眼看话题要偏,莫昂咳了咳,不太高兴地说:“我现在不想听你们关系多好,他生病是怎么回事?”
“哦哦!阿宁上小学之前的性格就是个面团子,谁都能捏几下,比他小的都能欺负他,有时候我都受不了,太不爷们儿了。但是他上了小学,不知道脑子里怎么了,总说能看到奇怪的东西,做噩梦,整宿整宿的睡不着,那段时间他哭得眼睛都看不见,颜姨就特担心,带他去医院检查也没查出什么。
“开药回来吃也没用,学也上不了,每天就在家里躺着,一下睡一下醒,我还记得那个时候的阿宁,瘦的像只剩个脑袋,攥我的手让我保护他,我说我就在这里不走,保护你,睡吧睡吧,他才睡。那会儿他要是再不睡,可能就熬不过去了。哎哟现在回想起来,也挺心疼他的。”
郑家欢长长地叹了口气,能让没心没肺的他记挂那么久的事,可想颜再宁有多让人揪心。
只是听这段回忆,莫昂的心也一抽一抽的疼,他不由得问自己当时在哪里,在荷兰还是法国?他身边有父母倾注的无限爱意,幸福得像世界中心的太阳,而颜再宁却被折磨得快要死去。
他忽然觉得拥有的美好变得冰冷、苍白。
“你知道他做的什么梦吗?”莫昂喑哑地问。
郑家欢摇了摇头,“太久了,记不太清,只知道他的梦里不管是家里还是学校里,都有人伤害他,很多人伤害他,他害怕。”
“……”
“后来他休学一年就好啦,性格也没那么包子了,虽然还是被人欺负,也懂得打回去。等他去道馆学武术之后,不说学校,这片区都没人打得过他,于是一步一步变成现在这幅模样,真是一点都不可爱了!”郑家欢自顾自说了一通,扭头一看莫昂,那惨白的脸色吓他一大跳。
“我靠哥,你没事吧?你们有钱人是不是都有点什么隐疾啊?”郑家欢扶着他不知所措,“120!要不要打120!”
莫昂反抓住他的胳膊,眼中通红,声音嘶哑得像在受什么酷刑,“你再说一遍,他是从什么时候开始做噩梦的?”
“7、7岁。”
莫昂隐约有预感,颜再宁其实也和他有过同样的经历,所以有时候会对他反应过度。可怎么也猜不到竟然是从7岁开始。
7岁,一个对世界懵懂,身心孱弱,不堪一击的年纪。
莫昂还记得去年夏天自己被同样的梦困扰两个月的时候,烦闷、荒谬、怀疑、作呕,还有对自己和对梦中人的仇视。

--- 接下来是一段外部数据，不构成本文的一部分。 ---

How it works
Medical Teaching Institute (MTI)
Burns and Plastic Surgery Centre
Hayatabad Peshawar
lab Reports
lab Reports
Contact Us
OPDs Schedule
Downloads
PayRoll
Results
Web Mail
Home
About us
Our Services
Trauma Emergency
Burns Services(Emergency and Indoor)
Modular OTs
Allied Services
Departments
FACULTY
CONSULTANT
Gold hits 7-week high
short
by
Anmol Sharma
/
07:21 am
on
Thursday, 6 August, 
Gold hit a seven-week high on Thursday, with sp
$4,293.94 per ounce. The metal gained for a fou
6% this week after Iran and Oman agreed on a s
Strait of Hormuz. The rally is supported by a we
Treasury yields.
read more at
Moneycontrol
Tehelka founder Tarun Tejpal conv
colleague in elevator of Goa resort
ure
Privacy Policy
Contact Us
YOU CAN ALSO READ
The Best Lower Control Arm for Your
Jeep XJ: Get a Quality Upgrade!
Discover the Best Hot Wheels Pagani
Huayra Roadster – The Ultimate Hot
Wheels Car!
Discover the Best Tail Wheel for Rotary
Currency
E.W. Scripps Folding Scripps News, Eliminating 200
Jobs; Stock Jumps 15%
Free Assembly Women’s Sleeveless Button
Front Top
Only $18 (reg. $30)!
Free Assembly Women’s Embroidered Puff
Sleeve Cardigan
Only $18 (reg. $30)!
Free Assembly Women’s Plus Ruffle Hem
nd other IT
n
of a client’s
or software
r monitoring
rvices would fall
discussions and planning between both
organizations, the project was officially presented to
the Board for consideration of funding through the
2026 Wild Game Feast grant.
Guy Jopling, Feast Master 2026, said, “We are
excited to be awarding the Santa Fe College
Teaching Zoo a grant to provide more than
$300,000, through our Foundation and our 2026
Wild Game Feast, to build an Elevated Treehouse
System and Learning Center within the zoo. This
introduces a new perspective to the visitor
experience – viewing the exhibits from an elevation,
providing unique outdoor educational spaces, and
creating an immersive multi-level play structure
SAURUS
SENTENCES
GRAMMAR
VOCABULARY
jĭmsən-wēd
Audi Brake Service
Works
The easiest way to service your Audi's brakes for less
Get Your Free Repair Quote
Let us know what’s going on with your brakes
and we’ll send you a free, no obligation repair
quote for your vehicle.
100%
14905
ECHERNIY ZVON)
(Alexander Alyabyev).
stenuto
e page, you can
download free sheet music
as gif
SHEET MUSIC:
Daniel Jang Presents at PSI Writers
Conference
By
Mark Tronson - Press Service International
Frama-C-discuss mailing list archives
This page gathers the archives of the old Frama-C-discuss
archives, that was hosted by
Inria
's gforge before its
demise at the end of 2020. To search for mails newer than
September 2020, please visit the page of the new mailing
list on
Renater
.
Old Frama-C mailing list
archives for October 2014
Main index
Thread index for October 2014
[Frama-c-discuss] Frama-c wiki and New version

再怎么难受,他也不是那个受伤的人——或许也有些伤痕,但他深知不是现实,他所在的现实充实美好。
可颜再宁感受到的是什么呢?被欺凌、协迫、羞辱、还有那下流的……
7岁的颜再宁是如何承受住那些荒唐的伤害?!!
莫昂神情恍惚,不记得自己是怎么和郑家欢道别,连走出天台的门时差点和人撞上都忘了道歉。
“来了!”郑家欢双目放光。
程子驯回头看了眼,狐疑:“他怎么了?”
“不知道,我跟他说了阿宁以前的事情,他可能也觉得难过了吧?莫昂的情绪其实还挺敏感的。”郑家欢说。
程子驯意味深长地挑了挑眉。
郑家欢笑眯眯地过来拉他的手,“不说他了,你快来看,我给你准备了什么好东西。”
当天晚上,莫昂请假了。
这还是莫昂在这个学校以来第一次请假,所以哪怕理由是身体不舒服,向来审批严苛的吴锻才也同意了。
莫昂把自己关进房间里,Daniel在门外撒娇刨门他也没放它进来,他要认真地、彻底地审视那场折磨了他两个月的梦,或者说是另一个他的人生。
Daniel是个善解人意的狗狗,它知道莫昂现在不需要它,便不再打扰,趴在门口静静守侯。
莫昂坐在书桌前,闭着眼睛手掌撑着额头。
他其实很久没再梦到那些东西了,尽管那相较起普通的梦境更为深刻,但留在他大脑中的痕迹也变得很淡很淡。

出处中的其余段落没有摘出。